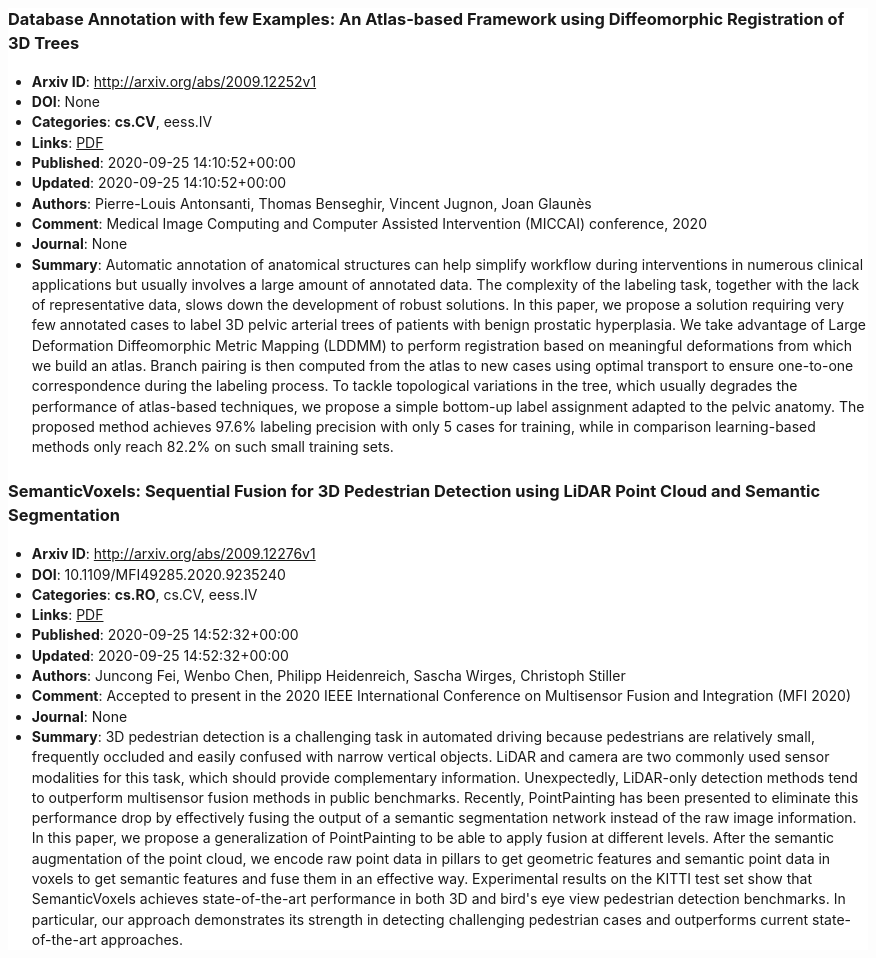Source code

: 

### Database Annotation with few Examples: An Atlas-based Framework using Diffeomorphic Registration of 3D Trees
- **Arxiv ID**: http://arxiv.org/abs/2009.12252v1
- **DOI**: None
- **Categories**: **cs.CV**, eess.IV
- **Links**: [PDF](http://arxiv.org/pdf/2009.12252v1)
- **Published**: 2020-09-25 14:10:52+00:00
- **Updated**: 2020-09-25 14:10:52+00:00
- **Authors**: Pierre-Louis Antonsanti, Thomas Benseghir, Vincent Jugnon, Joan Glaunès
- **Comment**: Medical Image Computing and Computer Assisted Intervention (MICCAI)
  conference, 2020
- **Journal**: None
- **Summary**: Automatic annotation of anatomical structures can help simplify workflow during interventions in numerous clinical applications but usually involves a large amount of annotated data. The complexity of the labeling task, together with the lack of representative data, slows down the development of robust solutions. In this paper, we propose a solution requiring very few annotated cases to label 3D pelvic arterial trees of patients with benign prostatic hyperplasia. We take advantage of Large Deformation Diffeomorphic Metric Mapping (LDDMM) to perform registration based on meaningful deformations from which we build an atlas. Branch pairing is then computed from the atlas to new cases using optimal transport to ensure one-to-one correspondence during the labeling process. To tackle topological variations in the tree, which usually degrades the performance of atlas-based techniques, we propose a simple bottom-up label assignment adapted to the pelvic anatomy. The proposed method achieves 97.6\% labeling precision with only 5 cases for training, while in comparison learning-based methods only reach 82.2\% on such small training sets.



### SemanticVoxels: Sequential Fusion for 3D Pedestrian Detection using LiDAR Point Cloud and Semantic Segmentation
- **Arxiv ID**: http://arxiv.org/abs/2009.12276v1
- **DOI**: 10.1109/MFI49285.2020.9235240
- **Categories**: **cs.RO**, cs.CV, eess.IV
- **Links**: [PDF](http://arxiv.org/pdf/2009.12276v1)
- **Published**: 2020-09-25 14:52:32+00:00
- **Updated**: 2020-09-25 14:52:32+00:00
- **Authors**: Juncong Fei, Wenbo Chen, Philipp Heidenreich, Sascha Wirges, Christoph Stiller
- **Comment**: Accepted to present in the 2020 IEEE International Conference on
  Multisensor Fusion and Integration (MFI 2020)
- **Journal**: None
- **Summary**: 3D pedestrian detection is a challenging task in automated driving because pedestrians are relatively small, frequently occluded and easily confused with narrow vertical objects. LiDAR and camera are two commonly used sensor modalities for this task, which should provide complementary information. Unexpectedly, LiDAR-only detection methods tend to outperform multisensor fusion methods in public benchmarks. Recently, PointPainting has been presented to eliminate this performance drop by effectively fusing the output of a semantic segmentation network instead of the raw image information. In this paper, we propose a generalization of PointPainting to be able to apply fusion at different levels. After the semantic augmentation of the point cloud, we encode raw point data in pillars to get geometric features and semantic point data in voxels to get semantic features and fuse them in an effective way. Experimental results on the KITTI test set show that SemanticVoxels achieves state-of-the-art performance in both 3D and bird's eye view pedestrian detection benchmarks. In particular, our approach demonstrates its strength in detecting challenging pedestrian cases and outperforms current state-of-the-art approaches.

··········

_Exercise directions_
Every line above should be retyped exactly; the pictures do not belong in the copy.

_Finished task_
Source code

: 

### Database Annotation with few Examples: An Atlas-based Framework using Diffeomorphic Registration of 3D Trees
- **Arxiv ID**: http://arxiv.org/abs/2009.12252v1
- **DOI**: None
- **Categories**: **cs.CV**, eess.IV
- **Links**: [PDF](http://arxiv.org/pdf/2009.12252v1)
- **Published**: 2020-09-25 14:10:52+00:00
- **Updated**: 2020-09-25 14:10:52+00:00
- **Authors**: Pierre-Louis Antonsanti, Thomas Benseghir, Vincent Jugnon, Joan Glaunès
- **Comment**: Medical Image Computing and Computer Assisted Intervention (MICCAI)
  conference, 2020
- **Journal**: None
- **Summary**: Automatic annotation of anatomical structures can help simplify workflow during interventions in numerous clinical applications but usually involves a large amount of annotated data. The complexity of the labeling task, together with the lack of representative data, slows down the development of robust solutions. In this paper, we propose a solution requiring very few annotated cases to label 3D pelvic arterial trees of patients with benign prostatic hyperplasia. We take advantage of Large Deformation Diffeomorphic Metric Mapping (LDDMM) to perform registration based on meaningful deformations from which we build an atlas. Branch pairing is then computed from the atlas to new cases using optimal transport to ensure one-to-one correspondence during the labeling process. To tackle topological variations in the tree, which usually degrades the performance of atlas-based techniques, we propose a simple bottom-up label assignment adapted to the pelvic anatomy. The proposed method achieves 97.6\% labeling precision with only 5 cases for training, while in comparison learning-based methods only reach 82.2\% on such small training sets.



### SemanticVoxels: Sequential Fusion for 3D Pedestrian Detection using LiDAR Point Cloud and Semantic Segmentation
- **Arxiv ID**: http://arxiv.org/abs/2009.12276v1
- **DOI**: 10.1109/MFI49285.2020.9235240
- **Categories**: **cs.RO**, cs.CV, eess.IV
- **Links**: [PDF](http://arxiv.org/pdf/2009.12276v1)
- **Published**: 2020-09-25 14:52:32+00:00
- **Updated**: 2020-09-25 14:52:32+00:00
- **Authors**: Juncong Fei, Wenbo Chen, Philipp Heidenreich, Sascha Wirges, Christoph Stiller
- **Comment**: Accepted to present in the 2020 IEEE International Conference on
  Multisensor Fusion and Integration (MFI 2020)
- **Journal**: None
- **Summary**: 3D pedestrian detection is a challenging task in automated driving because pedestrians are relatively small, frequently occluded and easily confused with narrow vertical objects. LiDAR and camera are two commonly used sensor modalities for this task, which should provide complementary information. Unexpectedly, LiDAR-only detection methods tend to outperform multisensor fusion methods in public benchmarks. Recently, PointPainting has been presented to eliminate this performance drop by effectively fusing the output of a semantic segmentation network instead of the raw image information. In this paper, we propose a generalization of PointPainting to be able to apply fusion at different levels. After the semantic augmentation of the point cloud, we encode raw point data in pillars to get geometric features and semantic point data in voxels to get semantic features and fuse them in an effective way. Experimental results on the KITTI test set show that SemanticVoxels achieves state-of-the-art performance in both 3D and bird's eye view pedestrian detection benchmarks. In particular, our approach demonstrates its strength in detecting challenging pedestrian cases and outperforms current state-of-the-art approaches.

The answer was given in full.